1935 film directed by Ray McCarey & James Gleason

Hot Tip is a 1935 American comedy film directed by Ray McCarey and James Gleason from a screenplay by Hugh Cummings, Olive Cooper, and Louis Stevens, based on William Slavens McNutt's short story, "Leander Clicks", which had been published in the August 1928 edition of Red Book Magazine. Gleason also starred in the film, along with ZaSu Pitts, Margaret Callahan, and Russell Gleason (James' son). It was released by RKO Radio Pictures on September 6, 1935.

==Plot==
Belle McGill is unaware of husband Jimmy's gambling problem. First he loses $100 at the racetrack and vows never to place another wager. Then he persuades future son-in-law Ben to bet on a sure thing, Leadpipe, but gets a tip on another horse just before the race, bets Ben's money on that instead, then watches Leadpipe win.

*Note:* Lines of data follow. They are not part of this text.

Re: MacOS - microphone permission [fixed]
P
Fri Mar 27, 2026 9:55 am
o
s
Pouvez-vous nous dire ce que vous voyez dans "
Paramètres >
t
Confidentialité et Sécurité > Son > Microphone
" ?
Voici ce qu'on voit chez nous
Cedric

In danger of losing his business, if not his family, Jimmy delays paying off Ben, who excitedly believes his horse was the winner. Unbenknowst to all, Belle has been making bets of her own. When a horse called Honey Girl comes along, Belle and Jimmy risk everything they have, and they come out winners.

==Cast==
- ZaSu Pitts as Belle
- James Gleason as Jimmy
- Margaret Callahan as Jane
- Russell Gleason as Ben

==Critical reception==
Variety gave a negative review, writing that "laughs run few and far between" and the "story and direction never veers away from the obvious. Same goes for the performances." Pitts was criticized with the comment that she "does her usual assortment of handfluttering and starry eyed whining."